The film includes footage of kelp forests off California where fishing has been fully prevented, which have recovered to healthy ecosystems, and boosting lobster populations that spill over into the wider sea where catches have increased, and the world’s largest marine protected area off Hawaii.

And Sir David points to the reversal of fortunes for the world’s whales after an international whaling ban was secured, and sites where coral recovers after bleaching where fishing is banned, as fish eat off the algae and allow the ecosystem to regrow.

“The ocean can recover faster than we thought possible,” he says in the film.

“If we just let nature take its course, the sea will save itself.”

And he concludes: “If we save the sea, we save our world.”

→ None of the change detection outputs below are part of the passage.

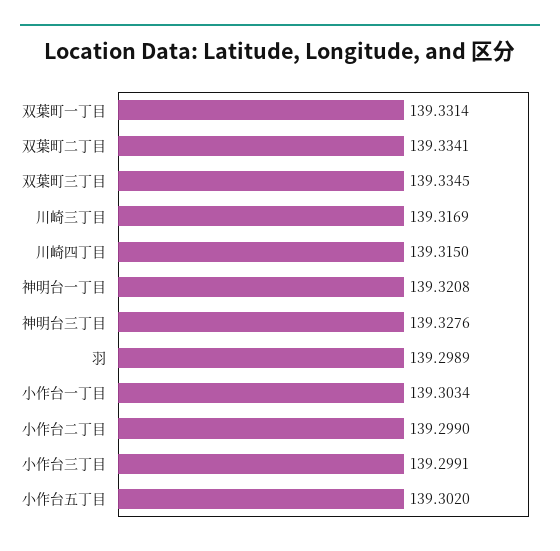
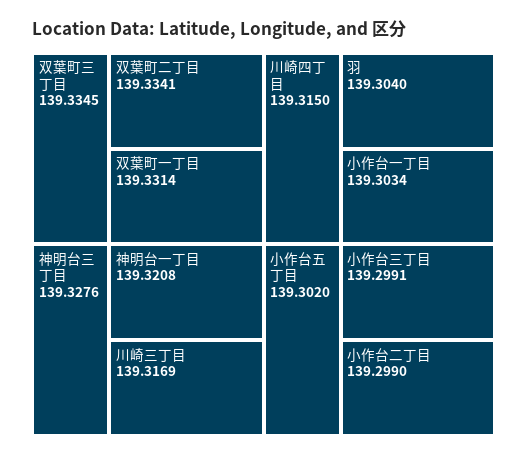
羽: 139.2989 -> 139.304

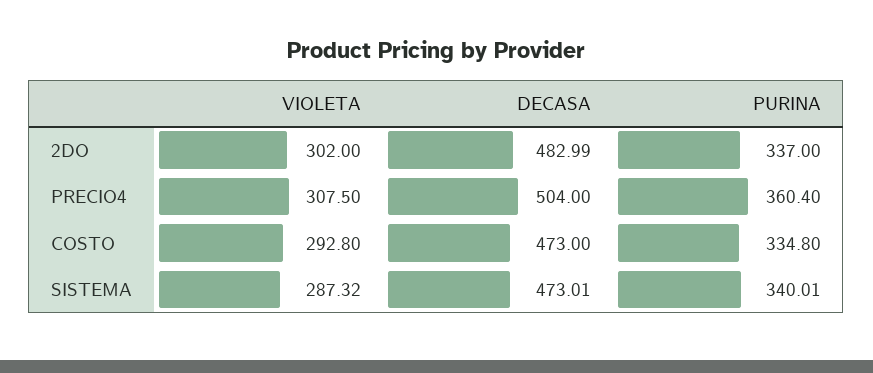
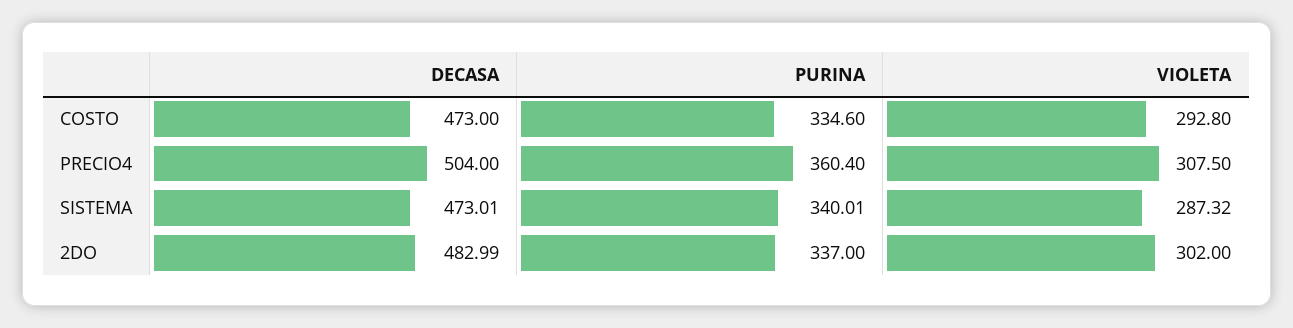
PURINA, COSTO: 334.8 -> 334.6

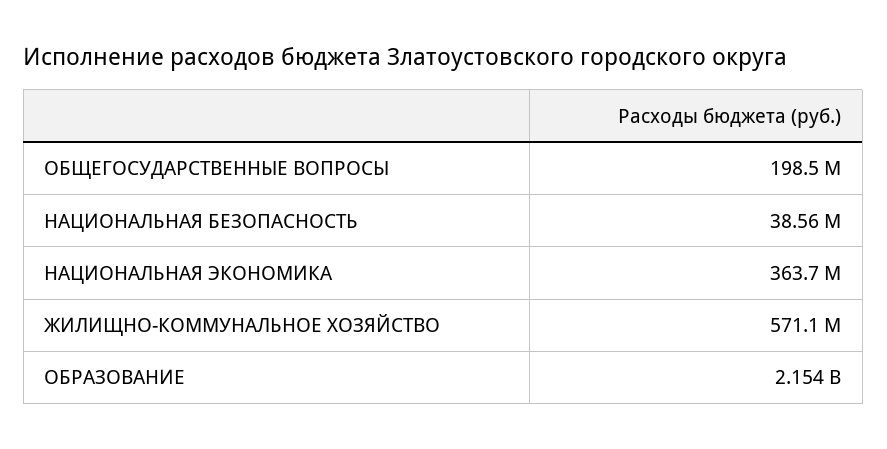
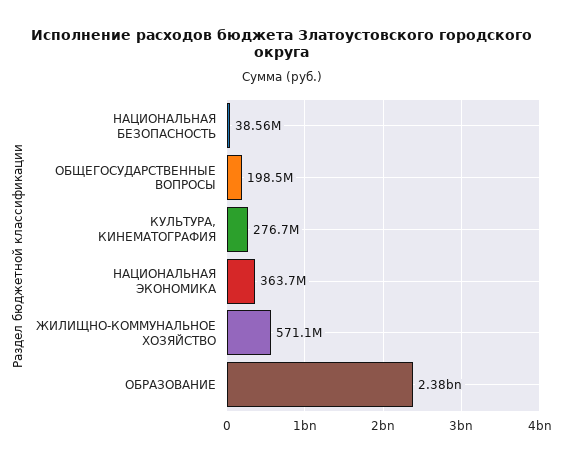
ОБРАЗОВАНИЕ: 2154000000 -> 2380000000
КУЛЬТУРА, КИНЕМАТОГРАФИЯ: none -> 276700000

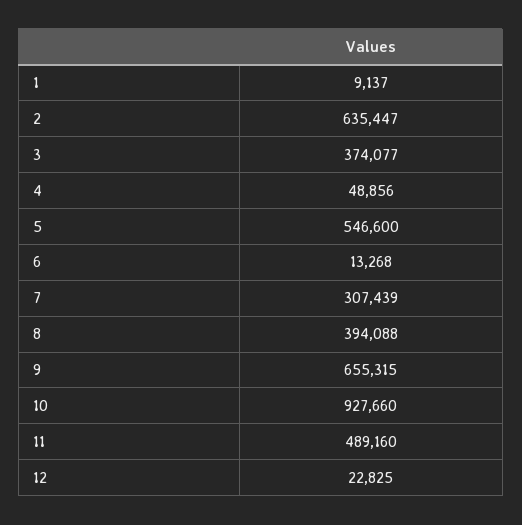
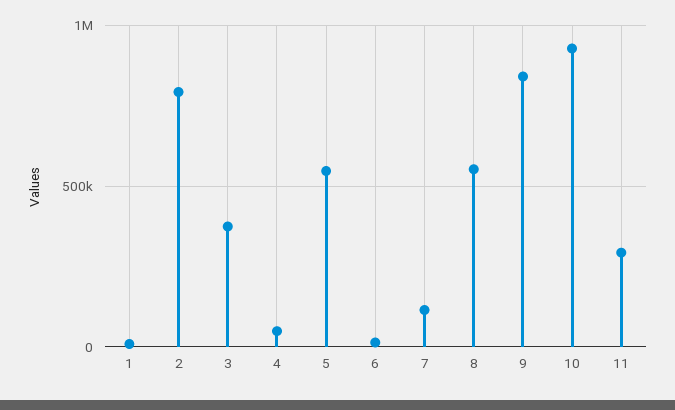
2: 635447 -> 800000
7: 307439 -> 100000
8: 394088 -> 550000
9: 655315 -> 850000
11: 489160 -> 300000
12: 22825 -> none

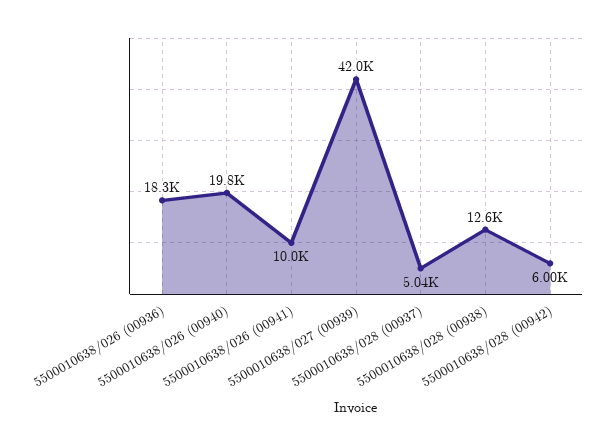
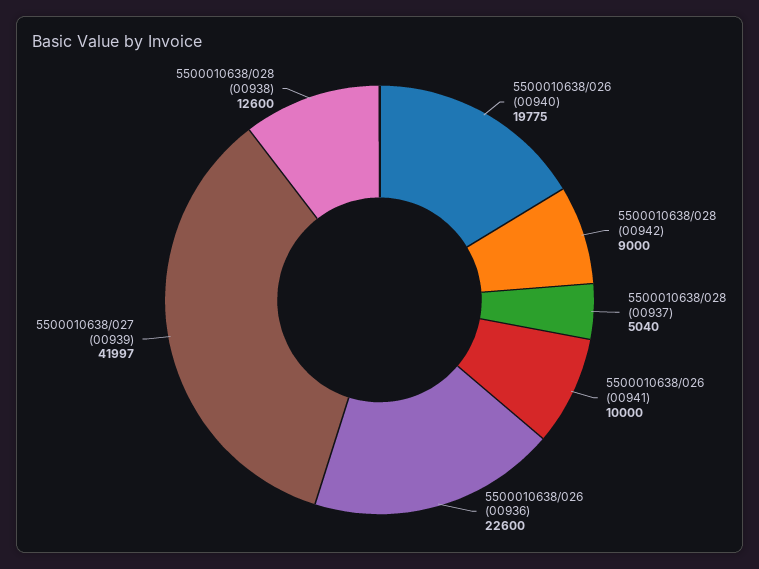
5500010638/026 (00936): 18300 -> 22600
5500010638/028 (00942): 6000 -> 9000

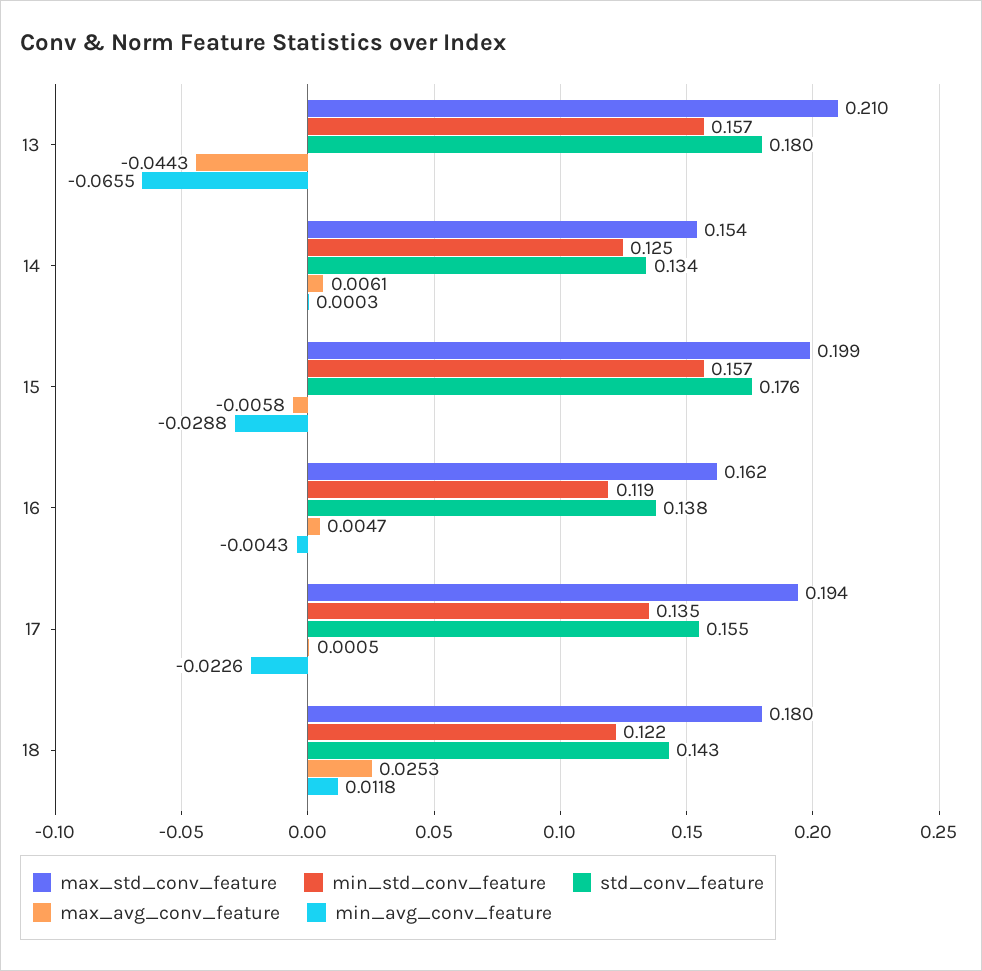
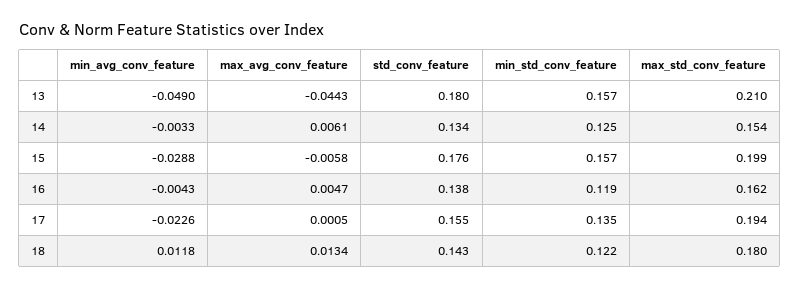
min_avg_conv_feature, 13: -0.0655 -> -0.049
min_avg_conv_feature, 14: 0.0003 -> -0.0033
max_avg_conv_feature, 18: 0.0253 -> 0.0134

Conservationists are calling for governments at the June conference to deliver on pledges to protect 30% of the world’s oceans, protect the high seas or open ocean outside national maritime borders and halt the most damaging forms of fishing.

In the UK, Blue Marine Foundation has launched a campaign, The Bottom Line, which is calling on Environment Secretary Steve Reed to end bottom trawling in marine protected areas, with the charity’s co-founder Charles Clover labelling the practice “ecological vandalism”.

Mr Clover said of the film: “This is, if not the first, which it may well be, certainly the best documented example of trawling footage ever filmed, and its effect upon audiences will be truly shocking.

“That this is going on on the continental shelves of the world every day and the devastation it leaves behind would make anyone cry.”

Bottom trawling is still permitted in nearly three-quarters (74%) of England’s inshore marine protected areas and 92% of Scotland’s, Blue Marine Foundation said.

Marine minister Emma Hardy said: “Our precious marine animals and habitats have been under threat for too long.

“This Government is committed to protecting and restoring our oceans to good health and banning destructive bottom trawling where it is damaging protected seabed habitats.”